Further, it can be more difficult trying to write a rent increase notice if you have a good relationship with your tenants that you’d like to maintain or long-standing tenants you want to keep. But, sometimes issues like tax increases, market rates, and the cost of maintaining the property mean that you need to raise the rent to stay on top of your investment.
The most obvious concern with sending a rent increase letter is that your tenants decide not to renew their lease and you, once again, have to go on the hunt for new renters.
However, tenant turnover isn’t something you need to be afraid of. All landlords experience turnover, and if you give proper notice, you have plenty of time to find new tenants with your new rent price if your current ones decide not to renew.
How Much Can You Increase Rent?
Most states have regulations outlined in their landlord-tenant laws that can determine how much you can raise the rent.
For example, in New York state, there isn’t a limit on how much a landlord can raise a tenant’s rent, but you must give adequate notice if the rent increase is 5% or more.
In general, most landlords find that raising the rent by 3-5% every year is fair to adjust for market value or additional cost factors, without sending tenants running for a new rental.
It’s important to remember that if you raise the rent too much for your location’s market, tenants might decide to leave. If you have good, long-term tenants, it can be better for your business to incrementally increase the rent (e.g., 1-1.5%) because long-standing tenants mean you don’t have vacancy or turnover costs.
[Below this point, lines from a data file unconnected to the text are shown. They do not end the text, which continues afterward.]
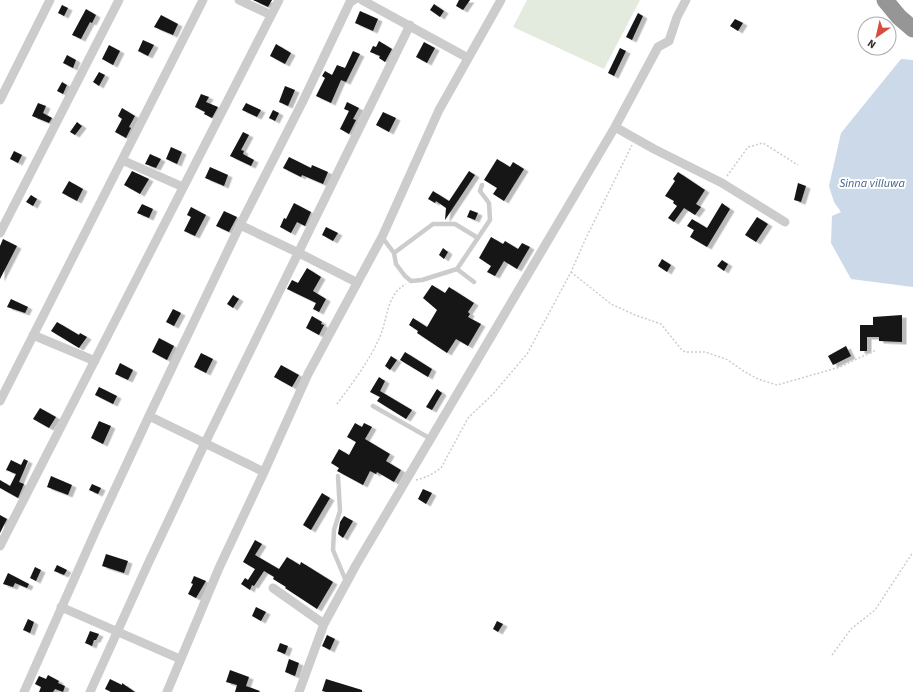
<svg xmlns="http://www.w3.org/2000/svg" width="913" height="692" font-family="'Source Sans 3',sans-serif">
<defs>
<filter id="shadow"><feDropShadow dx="4.5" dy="2.5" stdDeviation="0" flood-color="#0004"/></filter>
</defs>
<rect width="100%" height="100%" fill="#fff"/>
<!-- green -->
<path fill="#e3ebde" d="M527 0H640L604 69 513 27Z"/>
<!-- water -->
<path fill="#cbd9e9" d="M901 59 913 60V287L851 279 831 243 832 216 841 212 834 202 829 186 841 133Z"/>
<!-- building -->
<path fill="#161616" filter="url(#shadow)" d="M253 0H272L268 7Z
M459 0H470L463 10 456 6Z
M434 4 444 11 440 17 430 10Z
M62 5 68 8 64 16 58 13Z
M86 9 96 15 92 23 90 22 81 39 72 35Z
M360 11 378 19 373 31 355 23Z
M638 13 643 16 632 40 626 37Z
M161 15 178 24 173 35 154 27Z
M735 19 743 23 738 31 730 26Z
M143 40 154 45 148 56 138 51Z
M379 41 392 49 385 62 379 58 380 56 370 52 373 46 376 47Z
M424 42 435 48 427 63 416 57Z
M276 44 291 53 285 64 270 56Z
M109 45 120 51 113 65 102 59Z
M620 48 626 51 614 76 608 73Z
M353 51 360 54 346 82 341 80 331 103 316 96 325 78 322 76 325 71 332 75 337 65 345 68Z
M67 55 76 60 73 68 63 63Z
M99 72 105 75 99 86 93 82Z
M62 82 67 85 63 94 57 91Z
M285 86 295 90 288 106 279 102Z
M201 94 209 97 206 102 218 107 212 118 204 114 205 112 195 107Z
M347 102 359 108 353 119 356 120 349 134 340 129 349 111 344 109Z
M38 103 46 106 43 113 52 118 49 123 32 116Z
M246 103 261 110 257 117 242 110Z
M122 108 135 116 129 127 131 128 126 138 115 132 122 119 118 116Z
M273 110 279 113 275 121 269 118Z
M383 112 396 118 389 132 376 125Z
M77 122 82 126 75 135 70 132Z
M243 132 249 135 241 150 244 151 243 154 254 160 251 166 230 156Z
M171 147 182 152 177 164 166 159Z
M14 151 22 155 18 163 10 159Z
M150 154 161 159 156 168 145 164Z
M289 157 311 168 312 165 328 172 323 184 302 175 301 177 283 168Z
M497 159 510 167 513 162 524 169 504 201 493 194 497 188 484 180Z
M210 167 228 175 224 186 205 178Z
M132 171 149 179 140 194 124 185Z
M469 171 475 175 445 220 446 208 436 201 435 203 428 199 433 191 449 201Z
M678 172 705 190 696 204 701 207 695 215 684 208 674 222 668 218 677 206 673 203 674 201 665 196 675 181 673 179Z
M69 181 83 189 77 201 62 193Z
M798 183 806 186 801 202 794 200Z
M31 195 37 199 33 206 26 202Z
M294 203 311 212 305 226 297 222 291 233 280 227 284 218 286 219Z
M722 203 730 209 707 247 690 237 694 230 687 226 692 219 707 228Z
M142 204 153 209 149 218 137 213Z
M191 207 206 215 195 236 184 231 191 217 187 215Z
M470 210 478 213 475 220 467 217Z
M224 211 237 217 229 232 216 226Z
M757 217 768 224 756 242 745 235Z
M326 227 338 233 333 241 322 235Z
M491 237 503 244 505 241 518 249 522 243 530 247 517 269 504 261 495 276 487 272 491 266 479 258Z
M3 239 17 246 0 279V246Z
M443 248 448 252 444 259 439 255Z
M662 259 671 265 667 272 658 266Z
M722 260 728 264 724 271 717 266Z
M307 268 321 277 313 291 326 299 319 312 313 309 316 303 287 289 292 280 298 283Z
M432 285 445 293 449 287 474 303 468 312 470 314 468 317 481 324 468 346 456 339 447 353 417 333 418 331 409 325 413 318 427 327 437 310 423 298Z
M233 295 239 299 233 308 227 304Z
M11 299 28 307 25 313 7 307Z
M173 309 181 313 174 326 166 322Z
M902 315V342L879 341V337H867V351H860V325H873V317Z
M312 316 322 322 321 324 324 325 319 335 306 328Z
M57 322 79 335 80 333 87 337 79 348 51 331Z
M159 338 174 346 167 360 152 352Z
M846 346 851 356 833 365 828 356Z
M405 352 432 369 428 377 400 360Z
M201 353 213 359 206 373 194 367Z
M391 356 397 360 390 370 385 366Z
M120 363 133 370 128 380 115 374Z
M281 365 299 375 292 387 274 377Z
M379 377 385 381 380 391 412 410 406 419 377 401 380 397 370 392Z
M99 387 117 396 113 404 95 395Z
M437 389 442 393 432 410 426 407Z
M40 408 56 417 49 428 33 419Z
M99 421 111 426 103 444 91 438Z
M355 423 362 427 364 423 372 427 365 439 390 454 386 461 401 470 394 482 377 472 376 474 370 471 363 485 337 471 339 468 331 463 339 449 349 455 356 442 347 437Z
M24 459 28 461 19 482 24 484 18 498 0 488V480L10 486 16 474 6 470 11 460 21 465Z
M51 476 72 485 68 495 47 487Z
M92 484 101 488 98 494 89 490Z
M423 489 432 493 426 504 418 499Z
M322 493 330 498 311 530 303 525Z
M0 515 7 519 0 533Z
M344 516 353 521 343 538 338 534 340 522Z
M255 540 262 544 255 555 279 569 287 557 300 565 301 562 333 582 317 609 285 588 286 587 273 579 274 577 264 571 254 586 252 585 250 590 241 584 245 578 248 580 255 569 243 562Z
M106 554 128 561 124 573 102 566Z
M57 565 67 570 64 575 54 571Z
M35 567 41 570 36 581 30 578Z
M8 573 29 584 27 588 15 583 13 587 3 584Z
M194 576 206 581 196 598 188 594 193 584 191 583Z
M256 607 266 612 261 621 252 616Z
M28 619 34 622 30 633 23 630Z
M497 621 503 624 498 632 493 629Z
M90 631 99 634 96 640H94L92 646 85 643Z
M327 635 335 639 330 650 322 646Z
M280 643 288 646 285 654 277 651Z
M289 659 299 663 295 676 285 672Z
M230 670 249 677 246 686 260 691 259 692H235L237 685 226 682Z
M48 675 59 681 58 683 65 686 63 692 55 689 53 692H39L41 687 35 684 39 676 46 679Z
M110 679 122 685V683L135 692H111L105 689Z
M326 679 362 690V692H326L322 691Z"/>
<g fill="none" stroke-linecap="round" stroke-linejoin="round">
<!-- path -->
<path stroke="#ccc" stroke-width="1.5" stroke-dasharray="2 2" stroke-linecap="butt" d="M727 176 748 147 763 143 798 165
M571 272 611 304 635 315 661 324 681 349 685 352H705L726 359 745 372 758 379 777 385 840 367 876 350
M337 404C353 382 371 359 381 334 388 316 387 294 406 284
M416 480C425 478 433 474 441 468L468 418 493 394 527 354 571 272 585 240 632 145
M832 655 851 629 875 610 913 552"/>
<!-- lane -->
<path stroke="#ccc" stroke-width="4.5" d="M382 237 394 253 396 264 405 276 411 281 422 280 457 269 474 282
M394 253 433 224H455L478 238
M457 269 490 220 489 203 480 191 482 185
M373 406 431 439
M338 476 340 511 334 530 333 550 346 581"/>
<!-- street -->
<path stroke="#ccc" stroke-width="9" d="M239 0 271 15
M362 0 468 58
M0 100 50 0
M615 127 654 149 722 183 785 222
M122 160 183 187
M240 225 299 253 356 282
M0 233 119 0
M33 335 95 361
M0 401 203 0
M149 416 264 472
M0 546 279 0
M273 588 324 624
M61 607 180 659
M24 692 96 530 149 416 240 225 303 101 350 2 354 0
M90 692 147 566 205 443 410 25
M167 692 219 568 264 472 308 374 382 237 439 110 501 0
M299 692 324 624 356 565 615 127 658 47 669 41 677 17 686 0"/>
<!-- highway -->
<path stroke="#969696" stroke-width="17" d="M885 0 899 17 913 29"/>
</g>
<g text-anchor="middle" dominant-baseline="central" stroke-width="4" stroke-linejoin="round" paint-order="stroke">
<!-- water labels -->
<g font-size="12" font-style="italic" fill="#43638b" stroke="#fff">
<text x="872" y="183">Sinna villuwa</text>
</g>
</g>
<!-- north arrow -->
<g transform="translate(877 36) rotate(214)"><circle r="19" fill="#ffffff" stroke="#acacac"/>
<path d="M0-3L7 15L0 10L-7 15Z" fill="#d84c3f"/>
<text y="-6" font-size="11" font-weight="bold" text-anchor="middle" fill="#2f2f2f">N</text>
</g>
</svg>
How to Explain Rent Increase to Tenant
As noted above, sending a rent increase letter can be nerve-racking, especially if you have a long-standing tenant or a good relationship with your tenant.
In these cases, you might want to write a letter that explains why you’re raising the rent. However, don’t feel compelled to explain why you’re raising the rent if you don’t want to. In the renting world, it is generally common to increase the rent once in a while to accommodate for changes in the real estate market, taxes, and maintenance.
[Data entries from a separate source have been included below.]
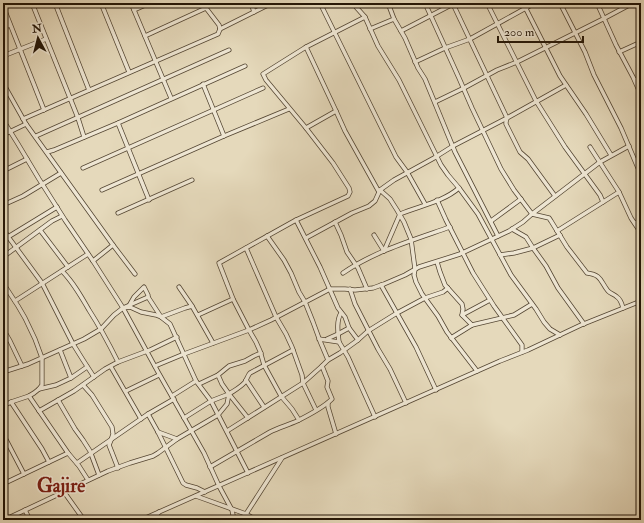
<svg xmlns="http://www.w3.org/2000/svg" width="644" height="523" font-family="'IM FELL Double Pica',serif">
	<rect width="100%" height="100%" fill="#e5d9bb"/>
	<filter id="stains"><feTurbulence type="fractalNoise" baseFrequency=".005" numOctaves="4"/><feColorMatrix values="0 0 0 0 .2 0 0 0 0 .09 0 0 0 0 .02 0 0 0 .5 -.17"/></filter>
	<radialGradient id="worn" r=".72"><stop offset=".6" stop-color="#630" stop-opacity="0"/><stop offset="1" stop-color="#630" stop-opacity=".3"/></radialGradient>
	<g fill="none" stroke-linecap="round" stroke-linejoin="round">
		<g stroke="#544633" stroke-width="5">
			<g id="minor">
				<path d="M32,3L78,118L84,137"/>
				<path d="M55,3L89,90"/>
				<path d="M101,3L129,72"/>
				<path d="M131,3L171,98"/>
				<path d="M320,3L396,157L407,172L425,204"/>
				<path d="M354,3L356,7L365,17L378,46L399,80L441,165L448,175L459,188L478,214L511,275L536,309L544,322L550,329L560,335"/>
				<path d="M388,3L394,19L405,38L418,68L425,79L455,152L498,236"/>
				<path d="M425,3L459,78L472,108L501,169L514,190L532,214L549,218L551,221L567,247L587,273C602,275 600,281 608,291C611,294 614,294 617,297C620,299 622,304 623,308"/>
				<path d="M487,3L536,101L565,147L600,195L603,202"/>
				<path d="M523,3L560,76L586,114L611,155"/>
				<path d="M560,3L585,52L594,75L621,128L641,175"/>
				<path d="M597,3L616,45L633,77L641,95"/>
				<path d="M638,3L641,8"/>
				<path d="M453,4L507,118L506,122V124L520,152L528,159L555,196"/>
				<path d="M3,6L44,110"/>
				<path d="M134,10L150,3"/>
				<path d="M254,12L272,3"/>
				<path d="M3,28L10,25"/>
				<path d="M220,29L254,12L251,3"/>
				<path d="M370,29L394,19"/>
				<path d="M401,31L455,3"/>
				<path d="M306,47L336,111L345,131L379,192"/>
				<path d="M619,52L641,42"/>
				<path d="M3,56L46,39"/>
				<path d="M415,62L445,48L470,39L535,3"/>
				<path d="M635,80L641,77"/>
				<path d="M3,83L26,124L113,245L93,261"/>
				<path d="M203,84L224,136"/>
				<path d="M435,102L464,88L497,70L517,62L603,19L633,3"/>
				<path d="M23,119L218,34L220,29L219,25L206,8L145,36"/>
				<path d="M3,120L18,144L39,179L65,220L93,261L123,308L158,372L204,453L219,486L232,510L234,520"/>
				<path d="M118,123L149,200"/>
				<path d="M306,128L336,111"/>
				<path d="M3,135L26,124"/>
				<path d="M36,136L229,50"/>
				<path d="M590,147L619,192L631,218L641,233"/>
				<path d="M47,152L54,150L118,123L245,66"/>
				<path d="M83,168L263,88"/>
				<path d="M3,171L27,159"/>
				<path d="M102,190L224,136L289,109"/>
				<path d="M380,190L390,199L397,210L404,222L411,239L415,269L414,275L416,282L422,294L438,316L447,332L477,371"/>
				<path d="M437,200L446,220L473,273L494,306L522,345V352"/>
				<path d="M3,205L23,196L61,173"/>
				<path d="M118,213L192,180"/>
				<path d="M296,220L320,267L338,308L345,317L349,328L358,340"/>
				<path d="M491,221L521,199"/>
				<path d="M335,222L341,235L347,252L358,268L367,289"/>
				<path d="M635,223L641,221"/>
				<path d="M3,229L9,238L42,283L73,344L83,360L94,377"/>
				<path d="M512,229L526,237L533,248L546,266L558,288L584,324"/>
				<path d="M40,230L68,267"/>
				<path d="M557,231L619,192"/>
				<path d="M374,235L384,251"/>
				<path d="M306,238L352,213L369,206L375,201L380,190L394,180L434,158L453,146L507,118L566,85"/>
				<path d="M3,240L57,207"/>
				<path d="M113,245L135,274"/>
				<path d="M384,251L400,214C419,206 443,202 459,188"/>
				<path d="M500,255L514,253L533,248L560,235"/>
				<path d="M3,257L52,221L62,216"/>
				<path d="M437,262L440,272L445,285L462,304L463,309L462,315"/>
				<path d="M62,271C73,282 81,296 89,310C100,327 109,344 118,362"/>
				<path d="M343,273C375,251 413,240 450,227"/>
				<path d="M3,283L18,306L25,318L35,339L42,358V385L39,389L34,393L29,396"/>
				<path d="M381,285L416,347L436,390"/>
				<path d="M179,287L192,306"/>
				<path d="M350,289L355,304L378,349L390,369L406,403"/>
				<path d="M15,301L88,254"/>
				<path d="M130,304L134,297L144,287L148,295V297L161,317L185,308L192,306L213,343"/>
				<path d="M123,308L130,307L141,312L156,315L161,317L170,324L196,381L211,401L248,473"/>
				<path d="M198,315L233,299"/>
				<path d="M472,325L462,315L490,300"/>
				<path d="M3,329L10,341L22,366"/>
				<path d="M451,338L472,325L514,315L532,304"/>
				<path d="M319,339L339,342L348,357L375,417"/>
				<path d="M327,339L338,334L349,328"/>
				<path d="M339,342C338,333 336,321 341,313"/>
				<path d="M60,350L71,378"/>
				<path d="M328,360L340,353L358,340L368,331L397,313L425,298L443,292L448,288"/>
				<path d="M155,366L184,354L249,330L271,320L330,289H345L355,290L373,288L384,284L405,275L419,267L460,254L509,231L523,222L532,214L600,162L629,146"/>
				<path d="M111,367L141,419"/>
				<path d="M3,372L28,364L84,339L101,329L114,315L123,308L148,297"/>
				<path d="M246,380L264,407"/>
				<path d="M199,384L218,375L229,366L245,361L254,356L261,353"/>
				<path d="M83,385L92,395L112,427L113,434L111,440L109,445L118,468"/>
				<path d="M39,389L56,385L71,378L87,367"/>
				<path d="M126,391L159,375"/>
				<path d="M229,394L248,418"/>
				<path d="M172,396L196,381"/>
				<path d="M58,400L75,429L83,440L90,451L99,475"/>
				<path d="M11,402L29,396L68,453L79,466L88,480"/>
				<path d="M328,403V407L336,434"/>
				<path d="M3,406L11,402L42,449L49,462"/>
				<path d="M316,410L303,383L322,366"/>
				<path d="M39,411L74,391L105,369L118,362L150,350L177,337"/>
				<path d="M148,414L158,432L183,483L186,485L197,488L205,492"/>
				<path d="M184,418L211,401L229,394L222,384L218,375"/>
				<path d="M299,420L292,409L281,396L264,365L260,351L256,342L249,330L233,299L219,263L296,220L348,196L350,192L349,188L333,163L306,128L266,80L263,74L306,47L365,17"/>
				<path d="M227,431L303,383L302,375L292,347L286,334L276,317L246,248"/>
				<path d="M158,432L177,439"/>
				<path d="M3,434L24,474"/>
				<path d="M77,463L148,414L174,399"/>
				<path d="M210,467L270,432C278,428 288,425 297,421C307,416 324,407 332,399L327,387L328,381L322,366L328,360L320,341L313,322L305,302L299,292L291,273L284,260L267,236"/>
				<path d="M3,484L68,453"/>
				<path d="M64,492L84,520"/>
				<path d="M196,496L246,514L256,520"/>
				<path d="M25,510L30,520"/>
				<path d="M4,520L108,471L130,463L153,456L158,453L177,439L218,415L227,404L229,394C235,390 241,387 245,382C247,379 248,375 250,373L293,350"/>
				<path d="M141,520L500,361L528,350L581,325L641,301"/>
				<path d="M153,520L159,512"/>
				<path d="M240,520L246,514L282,458"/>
			</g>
		</g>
		<use href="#minor" stroke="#eee6d3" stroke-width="3.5"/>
	</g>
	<g text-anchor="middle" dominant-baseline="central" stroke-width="3" stroke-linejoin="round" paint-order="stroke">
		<g font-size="19" font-weight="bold" fill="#7a1f14" stroke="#eee6d3">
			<text x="61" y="486">Gajire</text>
		</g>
	</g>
	<rect width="644" height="523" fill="none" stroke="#e5d9bb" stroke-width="16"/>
	<rect x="4" y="4" width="636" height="515" fill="none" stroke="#231506" stroke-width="2"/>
	<rect x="8" y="8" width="628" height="507" fill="none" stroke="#231506"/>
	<g transform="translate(38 38) rotate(353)" stroke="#eee6d3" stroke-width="3" paint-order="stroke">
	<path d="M0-3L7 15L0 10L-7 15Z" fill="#231506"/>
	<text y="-6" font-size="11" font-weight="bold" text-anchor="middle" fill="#231506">N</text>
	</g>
	<path d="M498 36v6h85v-6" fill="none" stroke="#231506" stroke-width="2"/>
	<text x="504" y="36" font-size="12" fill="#231506" stroke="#eee6d3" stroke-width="3" paint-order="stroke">200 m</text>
	<rect width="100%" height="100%" filter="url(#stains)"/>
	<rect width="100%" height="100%" fill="url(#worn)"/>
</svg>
One option to consider is including a lease addendum that informs tenants there is a percentage increase in rent that occurs every year when the lease renews. When new renters sign their lease, you can let them know that rent is increased each year. This sets a precedence upfront so tenants are aware of the policy.
Rent Increase Letter to Tenant | TEMPLATE
NOTICE OF RENT INCREASE
Dear [TENANT NAME(S)],
As indicated in your lease, your lease at [PROPERTY ADDRESS] will end on [LEASE EXPIRATION DATE – write in full].
Please note that the monthly rent for the above [PROPERTY ADDRESS] will increase from [OLD RENT AMOUNT] to [NEW RENT AMOUNT] effective [DATE OF NEW LEASE – write in full].
If you do not wish to renew your lease, please provide your notice as soon as possible or at the required 30 days, no later than [DATE OF LAST NOTICE REQUIRED – write in full].
If you have any questions, please do not hesitate to contact me.
[YOUR PHONE NUMBER]
Note: This content is not intended to substitute, replace, or be construed as professional legal advice. It is for referential purposes only and not meant to replace the advice of your legal counsel, legal representation, and or lawyer. Please consult your professional legal representation or lawyer to ensure you are compliant with any local, state, and/or federal laws.